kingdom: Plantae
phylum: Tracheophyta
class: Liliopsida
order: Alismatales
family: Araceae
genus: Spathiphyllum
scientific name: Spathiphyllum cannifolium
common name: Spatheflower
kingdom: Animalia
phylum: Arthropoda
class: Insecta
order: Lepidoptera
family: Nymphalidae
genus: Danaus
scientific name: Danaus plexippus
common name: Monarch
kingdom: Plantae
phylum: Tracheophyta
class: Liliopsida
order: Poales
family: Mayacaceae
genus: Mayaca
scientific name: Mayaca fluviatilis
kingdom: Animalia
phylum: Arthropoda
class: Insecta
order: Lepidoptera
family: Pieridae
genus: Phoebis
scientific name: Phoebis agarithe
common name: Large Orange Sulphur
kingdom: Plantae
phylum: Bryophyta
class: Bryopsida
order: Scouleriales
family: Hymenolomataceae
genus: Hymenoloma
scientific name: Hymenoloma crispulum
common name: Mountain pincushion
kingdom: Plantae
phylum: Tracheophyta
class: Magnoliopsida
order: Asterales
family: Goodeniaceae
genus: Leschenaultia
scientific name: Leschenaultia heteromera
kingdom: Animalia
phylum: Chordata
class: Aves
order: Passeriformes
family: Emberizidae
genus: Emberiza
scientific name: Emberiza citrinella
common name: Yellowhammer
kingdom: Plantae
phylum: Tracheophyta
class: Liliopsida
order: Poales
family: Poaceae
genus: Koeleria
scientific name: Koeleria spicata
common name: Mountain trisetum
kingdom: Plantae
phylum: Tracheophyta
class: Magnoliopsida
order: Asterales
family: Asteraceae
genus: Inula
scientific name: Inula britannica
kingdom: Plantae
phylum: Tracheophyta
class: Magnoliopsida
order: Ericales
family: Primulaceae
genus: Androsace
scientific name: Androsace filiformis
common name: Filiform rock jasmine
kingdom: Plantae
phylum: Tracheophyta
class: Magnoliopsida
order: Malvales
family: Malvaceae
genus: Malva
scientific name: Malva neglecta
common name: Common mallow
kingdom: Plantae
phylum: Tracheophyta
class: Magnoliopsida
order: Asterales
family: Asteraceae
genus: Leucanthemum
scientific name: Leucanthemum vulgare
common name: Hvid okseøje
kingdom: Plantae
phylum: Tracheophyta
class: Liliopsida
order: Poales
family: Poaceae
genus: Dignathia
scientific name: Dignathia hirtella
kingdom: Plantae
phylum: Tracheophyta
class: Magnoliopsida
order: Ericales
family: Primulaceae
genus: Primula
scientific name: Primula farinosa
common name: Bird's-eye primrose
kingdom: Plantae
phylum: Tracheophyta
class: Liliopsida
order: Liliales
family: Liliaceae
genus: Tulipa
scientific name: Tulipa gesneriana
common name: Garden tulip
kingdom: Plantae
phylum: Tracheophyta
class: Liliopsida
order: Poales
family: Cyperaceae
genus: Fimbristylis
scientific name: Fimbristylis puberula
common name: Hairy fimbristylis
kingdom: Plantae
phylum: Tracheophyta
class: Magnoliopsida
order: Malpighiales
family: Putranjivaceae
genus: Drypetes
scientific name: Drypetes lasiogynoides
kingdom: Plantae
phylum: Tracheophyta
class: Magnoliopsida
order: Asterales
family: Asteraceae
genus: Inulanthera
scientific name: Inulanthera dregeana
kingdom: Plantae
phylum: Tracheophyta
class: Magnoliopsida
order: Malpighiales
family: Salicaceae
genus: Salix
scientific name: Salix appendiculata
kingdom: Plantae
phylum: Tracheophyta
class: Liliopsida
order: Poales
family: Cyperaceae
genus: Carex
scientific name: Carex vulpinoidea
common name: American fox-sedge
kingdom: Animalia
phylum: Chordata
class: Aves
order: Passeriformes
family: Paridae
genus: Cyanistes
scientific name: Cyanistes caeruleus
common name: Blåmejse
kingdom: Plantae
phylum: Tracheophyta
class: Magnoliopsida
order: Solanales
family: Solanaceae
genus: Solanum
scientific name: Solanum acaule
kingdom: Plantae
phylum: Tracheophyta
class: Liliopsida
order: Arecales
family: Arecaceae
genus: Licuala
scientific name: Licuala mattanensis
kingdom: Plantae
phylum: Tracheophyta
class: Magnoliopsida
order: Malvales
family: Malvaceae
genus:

+===+

## Job
Lay out every line of the material above as a Markdown table with the columns Row and Entry, numbering each row and skipping blank lines.

## Result of the exercise
| Row | Entry |
|---|---|
| 1 | kingdom: Plantae |
| 2 | phylum: Tracheophyta |
| 3 | class: Liliopsida |
| 4 | order: Alismatales |
| 5 | family: Araceae |
| 6 | genus: Spathiphyllum |
| 7 | scientific name: Spathiphyllum cannifolium |
| 8 | common name: Spatheflower |
| 9 | kingdom: Animalia |
| 10 | phylum: Arthropoda |
| 11 | class: Insecta |
| 12 | order: Lepidoptera |
| 13 | family: Nymphalidae |
| 14 | genus: Danaus |
| 15 | scientific name: Danaus plexippus |
| 16 | common name: Monarch |
| 17 | kingdom: Plantae |
| 18 | phylum: Tracheophyta |
| 19 | class: Liliopsida |
| 20 | order: Poales |
| 21 | family: Mayacaceae |
| 22 | genus: Mayaca |
| 23 | scientific name: Mayaca fluviatilis |
| 24 | kingdom: Animalia |
| 25 | phylum: Arthropoda |
| 26 | class: Insecta |
| 27 | order: Lepidoptera |
| 28 | family: Pieridae |
| 29 | genus: Phoebis |
| 30 | scientific name: Phoebis agarithe |
| 31 | common name: Large Orange Sulphur |
| 32 | kingdom: Plantae |
| 33 | phylum: Bryophyta |
| 34 | class: Bryopsida |
| 35 | order: Scouleriales |
| 36 | family: Hymenolomataceae |
| 37 | genus: Hymenoloma |
| 38 | scientific name: Hymenoloma crispulum |
| 39 | common name: Mountain pincushion |
| 40 | kingdom: Plantae |
| 41 | phylum: Tracheophyta |
| 42 | class: Magnoliopsida |
| 43 | order: Asterales |
| 44 | family: Goodeniaceae |
| 45 | genus: Leschenaultia |
| 46 | scientific name: Leschenaultia heteromera |
| 47 | kingdom: Animalia |
| 48 | phylum: Chordata |
| 49 | class: Aves |
| 50 | order: Passeriformes |
| 51 | family: Emberizidae |
| 52 | genus: Emberiza |
| 53 | scientific name: Emberiza citrinella |
| 54 | common name: Yellowhammer |
| 55 | kingdom: Plantae |
| 56 | phylum: Tracheophyta |
| 57 | class: Liliopsida |
| 58 | order: Poales |
| 59 | family: Poaceae |
| 60 | genus: Koeleria |
| 61 | scientific name: Koeleria spicata |
| 62 | common name: Mountain trisetum |
| 63 | kingdom: Plantae |
| 64 | phylum: Tracheophyta |
| 65 | class: Magnoliopsida |
| 66 | order: Asterales |
| 67 | family: Asteraceae |
| 68 | genus: Inula |
| 69 | scientific name: Inula britannica |
| 70 | kingdom: Plantae |
| 71 | phylum: Tracheophyta |
| 72 | class: Magnoliopsida |
| 73 | order: Ericales |
| 74 | family: Primulaceae |
| 75 | genus: Androsace |
| 76 | scientific name: Androsace filiformis |
| 77 | common name: Filiform rock jasmine |
| 78 | kingdom: Plantae |
| 79 | phylum: Tracheophyta |
| 80 | class: Magnoliopsida |
| 81 | order: Malvales |
| 82 | family: Malvaceae |
| 83 | genus: Malva |
| 84 | scientific name: Malva neglecta |
| 85 | common name: Common mallow |
| 86 | kingdom: Plantae |
| 87 | phylum: Tracheophyta |
| 88 | class: Magnoliopsida |
| 89 | order: Asterales |
| 90 | family: Asteraceae |
| 91 | genus: Leucanthemum |
| 92 | scientific name: Leucanthemum vulgare |
| 93 | common name: Hvid okseøje |
| 94 | kingdom: Plantae |
| 95 | phylum: Tracheophyta |
| 96 | class: Liliopsida |
| 97 | order: Poales |
| 98 | family: Poaceae |
| 99 | genus: Dignathia |
| 100 | scientific name: Dignathia hirtella |
| 101 | kingdom: Plantae |
| 102 | phylum: Tracheophyta |
| 103 | class: Magnoliopsida |
| 104 | order: Ericales |
| 105 | family: Primulaceae |
| 106 | genus: Primula |
| 107 | scientific name: Primula farinosa |
| 108 | common name: Bird's-eye primrose |
| 109 | kingdom: Plantae |
| 110 | phylum: Tracheophyta |
| 111 | class: Liliopsida |
| 112 | order: Liliales |
| 113 | family: Liliaceae |
| 114 | genus: Tulipa |
| 115 | scientific name: Tulipa gesneriana |
| 116 | common name: Garden tulip |
| 117 | kingdom: Plantae |
| 118 | phylum: Tracheophyta |
| 119 | class: Liliopsida |
| 120 | order: Poales |
| 121 | family: Cyperaceae |
| 122 | genus: Fimbristylis |
| 123 | scientific name: Fimbristylis puberula |
| 124 | common name: Hairy fimbristylis |
| 125 | kingdom: Plantae |
| 126 | phylum: Tracheophyta |
| 127 | class: Magnoliopsida |
| 128 | order: Malpighiales |
| 129 | family: Putranjivaceae |
| 130 | genus: Drypetes |
| 131 | scientific name: Drypetes lasiogynoides |
| 132 | kingdom: Plantae |
| 133 | phylum: Tracheophyta |
| 134 | class: Magnoliopsida |
| 135 | order: Asterales |
| 136 | family: Asteraceae |
| 137 | genus: Inulanthera |
| 138 | scientific name: Inulanthera dregeana |
| 139 | kingdom: Plantae |
| 140 | phylum: Tracheophyta |
| 141 | class: Magnoliopsida |
| 142 | order: Malpighiales |
| 143 | family: Salicaceae |
| 144 | genus: Salix |
| 145 | scientific name: Salix appendiculata |
| 146 | kingdom: Plantae |
| 147 | phylum: Tracheophyta |
| 148 | class: Liliopsida |
| 149 | order: Poales |
| 150 | family: Cyperaceae |
| 151 | genus: Carex |
| 152 | scientific name: Carex vulpinoidea |
| 153 | common name: American fox-sedge |
| 154 | kingdom: Animalia |
| 155 | phylum: Chordata |
| 156 | class: Aves |
| 157 | order: Passeriformes |
| 158 | family: Paridae |
| 159 | genus: Cyanistes |
| 160 | scientific name: Cyanistes caeruleus |
| 161 | common name: Blåmejse |
| 162 | kingdom: Plantae |
| 163 | phylum: Tracheophyta |
| 164 | class: Magnoliopsida |
| 165 | order: Solanales |
| 166 | family: Solanaceae |
| 167 | genus: Solanum |
| 168 | scientific name: Solanum acaule |
| 169 | kingdom: Plantae |
| 170 | phylum: Tracheophyta |
| 171 | class: Liliopsida |
| 172 | order: Arecales |
| 173 | family: Arecaceae |
| 174 | genus: Licuala |
| 175 | scientific name: Licuala mattanensis |
| 176 | kingdom: Plantae |
| 177 | phylum: Tracheophyta |
| 178 | class: Magnoliopsida |
| 179 | order: Malvales |
| 180 | family: Malvaceae |
| 181 | genus: |